§ Material for the task

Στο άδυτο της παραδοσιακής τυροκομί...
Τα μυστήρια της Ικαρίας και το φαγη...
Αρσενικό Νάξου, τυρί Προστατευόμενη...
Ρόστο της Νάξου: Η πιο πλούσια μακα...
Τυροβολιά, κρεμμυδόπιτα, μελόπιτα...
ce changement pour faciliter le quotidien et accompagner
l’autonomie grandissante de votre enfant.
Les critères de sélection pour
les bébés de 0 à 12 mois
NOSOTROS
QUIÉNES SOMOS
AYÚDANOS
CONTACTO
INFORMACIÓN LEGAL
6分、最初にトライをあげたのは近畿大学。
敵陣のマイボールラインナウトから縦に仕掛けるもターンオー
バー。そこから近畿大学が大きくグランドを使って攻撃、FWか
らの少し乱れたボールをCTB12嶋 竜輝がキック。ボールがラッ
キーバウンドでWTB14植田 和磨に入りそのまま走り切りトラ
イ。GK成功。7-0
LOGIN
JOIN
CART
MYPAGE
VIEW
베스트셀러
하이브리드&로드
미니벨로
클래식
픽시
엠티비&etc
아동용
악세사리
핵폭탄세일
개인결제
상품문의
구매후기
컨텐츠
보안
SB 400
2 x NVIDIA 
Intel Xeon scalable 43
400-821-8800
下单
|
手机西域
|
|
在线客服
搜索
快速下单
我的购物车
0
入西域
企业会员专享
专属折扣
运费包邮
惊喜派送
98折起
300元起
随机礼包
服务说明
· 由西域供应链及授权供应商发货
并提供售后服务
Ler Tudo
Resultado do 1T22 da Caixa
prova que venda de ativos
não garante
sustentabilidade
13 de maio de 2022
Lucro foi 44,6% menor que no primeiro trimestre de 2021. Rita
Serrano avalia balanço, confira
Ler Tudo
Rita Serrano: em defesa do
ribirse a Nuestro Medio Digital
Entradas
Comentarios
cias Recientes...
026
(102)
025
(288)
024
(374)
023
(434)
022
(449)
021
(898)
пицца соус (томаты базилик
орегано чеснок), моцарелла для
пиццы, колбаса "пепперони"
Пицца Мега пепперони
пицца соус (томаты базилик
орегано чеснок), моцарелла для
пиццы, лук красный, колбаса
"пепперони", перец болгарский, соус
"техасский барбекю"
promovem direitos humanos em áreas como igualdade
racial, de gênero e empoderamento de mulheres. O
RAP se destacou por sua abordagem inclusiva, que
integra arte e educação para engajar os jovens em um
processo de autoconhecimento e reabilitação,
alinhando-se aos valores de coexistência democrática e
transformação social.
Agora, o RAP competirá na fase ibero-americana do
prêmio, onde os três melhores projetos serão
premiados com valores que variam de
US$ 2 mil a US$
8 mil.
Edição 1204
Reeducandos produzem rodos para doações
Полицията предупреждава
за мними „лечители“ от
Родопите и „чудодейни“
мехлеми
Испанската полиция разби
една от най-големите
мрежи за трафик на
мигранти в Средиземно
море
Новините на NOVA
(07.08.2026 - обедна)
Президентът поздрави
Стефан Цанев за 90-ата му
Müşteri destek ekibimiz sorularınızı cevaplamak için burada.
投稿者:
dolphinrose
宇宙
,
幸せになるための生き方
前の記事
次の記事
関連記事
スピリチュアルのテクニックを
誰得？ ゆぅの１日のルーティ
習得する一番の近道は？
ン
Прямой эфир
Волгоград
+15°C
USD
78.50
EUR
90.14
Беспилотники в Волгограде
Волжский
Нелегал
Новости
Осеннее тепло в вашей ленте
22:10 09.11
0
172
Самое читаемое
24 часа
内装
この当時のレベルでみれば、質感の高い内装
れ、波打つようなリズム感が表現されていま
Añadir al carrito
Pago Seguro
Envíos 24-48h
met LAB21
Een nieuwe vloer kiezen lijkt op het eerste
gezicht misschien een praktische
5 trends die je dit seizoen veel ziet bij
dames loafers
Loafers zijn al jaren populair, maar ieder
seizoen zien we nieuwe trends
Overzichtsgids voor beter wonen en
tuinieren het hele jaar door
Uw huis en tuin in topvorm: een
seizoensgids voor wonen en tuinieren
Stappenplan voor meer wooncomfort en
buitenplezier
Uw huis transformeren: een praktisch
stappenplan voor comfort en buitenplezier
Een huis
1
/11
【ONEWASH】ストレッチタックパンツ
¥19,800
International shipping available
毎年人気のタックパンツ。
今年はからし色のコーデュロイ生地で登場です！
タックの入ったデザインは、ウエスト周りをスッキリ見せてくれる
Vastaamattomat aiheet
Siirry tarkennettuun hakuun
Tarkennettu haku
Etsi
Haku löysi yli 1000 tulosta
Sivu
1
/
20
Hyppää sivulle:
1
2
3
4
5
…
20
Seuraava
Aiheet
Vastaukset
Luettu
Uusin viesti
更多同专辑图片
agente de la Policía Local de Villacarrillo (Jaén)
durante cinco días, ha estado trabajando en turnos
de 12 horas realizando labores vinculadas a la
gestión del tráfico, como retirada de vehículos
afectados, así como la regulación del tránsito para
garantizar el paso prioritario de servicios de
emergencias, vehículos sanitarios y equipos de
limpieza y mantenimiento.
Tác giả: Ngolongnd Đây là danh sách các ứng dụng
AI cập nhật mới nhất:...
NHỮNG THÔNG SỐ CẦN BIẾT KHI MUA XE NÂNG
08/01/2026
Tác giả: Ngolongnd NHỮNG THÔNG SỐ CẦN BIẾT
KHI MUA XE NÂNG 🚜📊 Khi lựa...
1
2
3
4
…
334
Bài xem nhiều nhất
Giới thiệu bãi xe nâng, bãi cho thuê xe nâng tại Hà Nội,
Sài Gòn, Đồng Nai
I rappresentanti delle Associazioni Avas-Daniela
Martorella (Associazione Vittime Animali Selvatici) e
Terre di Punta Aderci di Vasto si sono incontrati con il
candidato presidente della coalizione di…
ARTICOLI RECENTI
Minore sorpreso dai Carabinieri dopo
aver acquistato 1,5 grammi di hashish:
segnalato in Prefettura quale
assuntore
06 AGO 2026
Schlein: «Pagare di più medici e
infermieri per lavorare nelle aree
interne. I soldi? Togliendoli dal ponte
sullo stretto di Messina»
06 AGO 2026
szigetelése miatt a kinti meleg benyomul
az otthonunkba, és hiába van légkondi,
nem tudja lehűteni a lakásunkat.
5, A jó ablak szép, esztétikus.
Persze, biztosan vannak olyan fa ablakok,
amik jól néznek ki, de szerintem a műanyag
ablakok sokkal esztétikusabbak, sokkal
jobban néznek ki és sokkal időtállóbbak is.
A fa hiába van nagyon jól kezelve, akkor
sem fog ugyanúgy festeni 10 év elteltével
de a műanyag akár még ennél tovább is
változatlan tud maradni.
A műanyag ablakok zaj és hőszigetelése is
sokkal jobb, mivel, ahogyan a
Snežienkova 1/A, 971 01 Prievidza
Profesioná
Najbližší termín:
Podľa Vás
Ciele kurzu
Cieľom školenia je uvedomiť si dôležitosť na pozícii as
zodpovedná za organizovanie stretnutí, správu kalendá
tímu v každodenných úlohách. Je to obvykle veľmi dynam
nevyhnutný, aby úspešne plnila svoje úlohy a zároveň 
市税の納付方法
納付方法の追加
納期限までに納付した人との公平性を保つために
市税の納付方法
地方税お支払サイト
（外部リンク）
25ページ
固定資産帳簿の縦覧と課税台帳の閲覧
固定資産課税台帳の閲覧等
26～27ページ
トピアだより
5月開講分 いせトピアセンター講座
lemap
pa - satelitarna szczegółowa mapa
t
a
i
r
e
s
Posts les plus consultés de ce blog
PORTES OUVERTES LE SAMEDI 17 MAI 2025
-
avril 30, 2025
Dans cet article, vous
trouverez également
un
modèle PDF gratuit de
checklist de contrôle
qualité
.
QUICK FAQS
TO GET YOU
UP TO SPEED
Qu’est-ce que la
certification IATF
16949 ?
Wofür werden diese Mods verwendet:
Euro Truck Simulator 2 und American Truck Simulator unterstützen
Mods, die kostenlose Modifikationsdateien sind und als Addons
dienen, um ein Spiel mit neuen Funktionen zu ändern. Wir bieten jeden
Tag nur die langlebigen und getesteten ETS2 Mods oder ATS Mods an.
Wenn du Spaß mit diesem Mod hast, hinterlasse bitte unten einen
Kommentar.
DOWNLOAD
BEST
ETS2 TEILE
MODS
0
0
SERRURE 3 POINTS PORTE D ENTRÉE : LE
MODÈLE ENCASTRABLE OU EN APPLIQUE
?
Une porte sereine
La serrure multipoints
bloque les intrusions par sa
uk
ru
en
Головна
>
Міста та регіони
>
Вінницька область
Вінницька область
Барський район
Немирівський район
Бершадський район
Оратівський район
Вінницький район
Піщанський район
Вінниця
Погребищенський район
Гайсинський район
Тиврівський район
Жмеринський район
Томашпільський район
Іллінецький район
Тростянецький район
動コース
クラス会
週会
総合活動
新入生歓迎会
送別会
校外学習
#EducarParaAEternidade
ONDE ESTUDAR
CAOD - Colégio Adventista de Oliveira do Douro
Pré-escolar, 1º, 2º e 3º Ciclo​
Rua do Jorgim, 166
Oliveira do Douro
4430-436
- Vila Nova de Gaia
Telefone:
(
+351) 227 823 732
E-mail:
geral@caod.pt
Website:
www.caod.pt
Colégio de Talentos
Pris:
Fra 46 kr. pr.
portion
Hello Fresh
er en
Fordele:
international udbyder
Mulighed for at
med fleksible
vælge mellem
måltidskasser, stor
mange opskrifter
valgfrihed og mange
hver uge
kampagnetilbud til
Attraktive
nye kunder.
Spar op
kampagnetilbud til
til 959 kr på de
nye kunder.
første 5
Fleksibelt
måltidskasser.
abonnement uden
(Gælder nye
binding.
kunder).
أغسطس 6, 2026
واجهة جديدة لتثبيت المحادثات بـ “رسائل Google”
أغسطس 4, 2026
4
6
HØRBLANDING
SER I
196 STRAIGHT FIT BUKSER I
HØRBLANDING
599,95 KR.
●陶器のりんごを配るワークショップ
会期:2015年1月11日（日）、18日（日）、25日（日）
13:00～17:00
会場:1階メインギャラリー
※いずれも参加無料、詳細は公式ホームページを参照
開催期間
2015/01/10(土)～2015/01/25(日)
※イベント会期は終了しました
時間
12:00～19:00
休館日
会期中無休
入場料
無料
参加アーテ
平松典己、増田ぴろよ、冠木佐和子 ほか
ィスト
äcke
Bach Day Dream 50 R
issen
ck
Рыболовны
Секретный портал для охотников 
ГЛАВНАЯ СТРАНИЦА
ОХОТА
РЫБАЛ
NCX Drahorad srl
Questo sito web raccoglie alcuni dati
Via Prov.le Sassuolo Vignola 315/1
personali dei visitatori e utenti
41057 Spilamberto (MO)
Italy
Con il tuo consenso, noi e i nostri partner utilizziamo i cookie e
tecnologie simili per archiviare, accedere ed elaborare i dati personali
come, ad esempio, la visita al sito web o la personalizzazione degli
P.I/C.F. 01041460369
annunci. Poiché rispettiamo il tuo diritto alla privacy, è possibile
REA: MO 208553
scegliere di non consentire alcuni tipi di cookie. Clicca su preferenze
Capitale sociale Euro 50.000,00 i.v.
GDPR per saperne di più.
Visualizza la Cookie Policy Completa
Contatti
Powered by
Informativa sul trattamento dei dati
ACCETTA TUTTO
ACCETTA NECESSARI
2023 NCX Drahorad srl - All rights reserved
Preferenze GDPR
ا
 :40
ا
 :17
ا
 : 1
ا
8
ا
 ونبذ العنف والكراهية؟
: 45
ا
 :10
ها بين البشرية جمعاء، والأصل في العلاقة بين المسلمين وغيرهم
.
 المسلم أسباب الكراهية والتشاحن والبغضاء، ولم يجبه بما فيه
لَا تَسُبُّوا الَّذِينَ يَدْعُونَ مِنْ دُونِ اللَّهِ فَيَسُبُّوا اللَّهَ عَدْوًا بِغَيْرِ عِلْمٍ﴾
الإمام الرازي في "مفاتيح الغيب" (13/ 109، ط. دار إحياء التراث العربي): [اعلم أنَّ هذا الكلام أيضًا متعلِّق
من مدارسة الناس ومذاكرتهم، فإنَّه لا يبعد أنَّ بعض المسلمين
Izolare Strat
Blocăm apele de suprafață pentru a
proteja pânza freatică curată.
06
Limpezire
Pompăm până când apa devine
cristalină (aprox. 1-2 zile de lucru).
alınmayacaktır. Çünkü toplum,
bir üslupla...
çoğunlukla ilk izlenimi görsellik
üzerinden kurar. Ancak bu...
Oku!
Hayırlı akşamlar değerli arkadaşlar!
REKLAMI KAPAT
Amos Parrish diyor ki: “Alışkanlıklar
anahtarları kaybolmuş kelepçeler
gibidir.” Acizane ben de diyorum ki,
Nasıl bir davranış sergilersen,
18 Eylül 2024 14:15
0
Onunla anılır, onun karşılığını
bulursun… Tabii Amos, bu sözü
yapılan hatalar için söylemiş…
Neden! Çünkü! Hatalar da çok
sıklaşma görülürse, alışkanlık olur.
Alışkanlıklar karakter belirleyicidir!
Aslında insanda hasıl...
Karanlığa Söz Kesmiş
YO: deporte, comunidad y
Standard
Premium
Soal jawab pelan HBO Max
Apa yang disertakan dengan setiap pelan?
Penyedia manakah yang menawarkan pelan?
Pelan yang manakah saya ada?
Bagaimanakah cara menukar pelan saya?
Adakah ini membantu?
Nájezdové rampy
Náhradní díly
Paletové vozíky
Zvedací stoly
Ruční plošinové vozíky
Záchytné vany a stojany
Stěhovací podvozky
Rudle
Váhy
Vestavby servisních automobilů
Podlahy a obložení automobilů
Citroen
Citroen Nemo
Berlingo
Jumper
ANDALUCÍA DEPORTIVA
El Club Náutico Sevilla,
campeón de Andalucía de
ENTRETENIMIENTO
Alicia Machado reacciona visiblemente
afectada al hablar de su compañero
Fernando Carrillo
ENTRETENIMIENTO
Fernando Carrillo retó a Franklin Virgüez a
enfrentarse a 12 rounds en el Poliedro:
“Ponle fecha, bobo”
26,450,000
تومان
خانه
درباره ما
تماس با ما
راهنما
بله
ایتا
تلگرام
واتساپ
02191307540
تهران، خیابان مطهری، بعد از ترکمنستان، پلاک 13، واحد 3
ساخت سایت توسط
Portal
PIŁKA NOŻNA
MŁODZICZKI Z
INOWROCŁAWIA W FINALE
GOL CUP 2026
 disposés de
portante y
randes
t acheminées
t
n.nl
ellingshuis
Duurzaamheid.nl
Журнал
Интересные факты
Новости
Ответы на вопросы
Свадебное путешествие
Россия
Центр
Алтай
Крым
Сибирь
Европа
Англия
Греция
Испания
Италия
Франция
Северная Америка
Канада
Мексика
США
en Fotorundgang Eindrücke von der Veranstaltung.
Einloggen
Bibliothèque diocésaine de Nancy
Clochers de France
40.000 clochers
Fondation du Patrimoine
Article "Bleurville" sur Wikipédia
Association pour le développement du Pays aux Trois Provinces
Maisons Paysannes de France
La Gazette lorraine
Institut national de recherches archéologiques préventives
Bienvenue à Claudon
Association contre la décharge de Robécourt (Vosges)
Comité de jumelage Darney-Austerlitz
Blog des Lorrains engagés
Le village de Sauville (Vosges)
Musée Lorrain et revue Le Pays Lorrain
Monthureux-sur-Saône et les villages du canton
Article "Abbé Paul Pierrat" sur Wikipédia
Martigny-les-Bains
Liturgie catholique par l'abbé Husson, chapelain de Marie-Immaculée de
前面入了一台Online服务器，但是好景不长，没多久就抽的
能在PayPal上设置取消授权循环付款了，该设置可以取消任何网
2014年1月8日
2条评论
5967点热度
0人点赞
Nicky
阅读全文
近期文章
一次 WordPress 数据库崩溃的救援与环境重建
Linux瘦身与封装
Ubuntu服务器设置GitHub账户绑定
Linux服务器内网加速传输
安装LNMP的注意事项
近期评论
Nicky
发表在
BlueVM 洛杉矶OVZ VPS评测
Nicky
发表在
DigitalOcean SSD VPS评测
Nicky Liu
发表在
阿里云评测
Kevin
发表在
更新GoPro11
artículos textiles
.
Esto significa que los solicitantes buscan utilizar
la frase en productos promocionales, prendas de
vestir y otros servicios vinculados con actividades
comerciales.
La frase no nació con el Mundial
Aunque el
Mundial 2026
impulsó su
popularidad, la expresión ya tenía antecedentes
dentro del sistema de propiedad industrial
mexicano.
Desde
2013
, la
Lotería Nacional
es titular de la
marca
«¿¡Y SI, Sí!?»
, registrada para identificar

§ Task instructions
Go through the records and report each line that contains "frase".

§ Response to the exercise
la frase en productos promocionales, prendas de
La frase no nació con el Mundial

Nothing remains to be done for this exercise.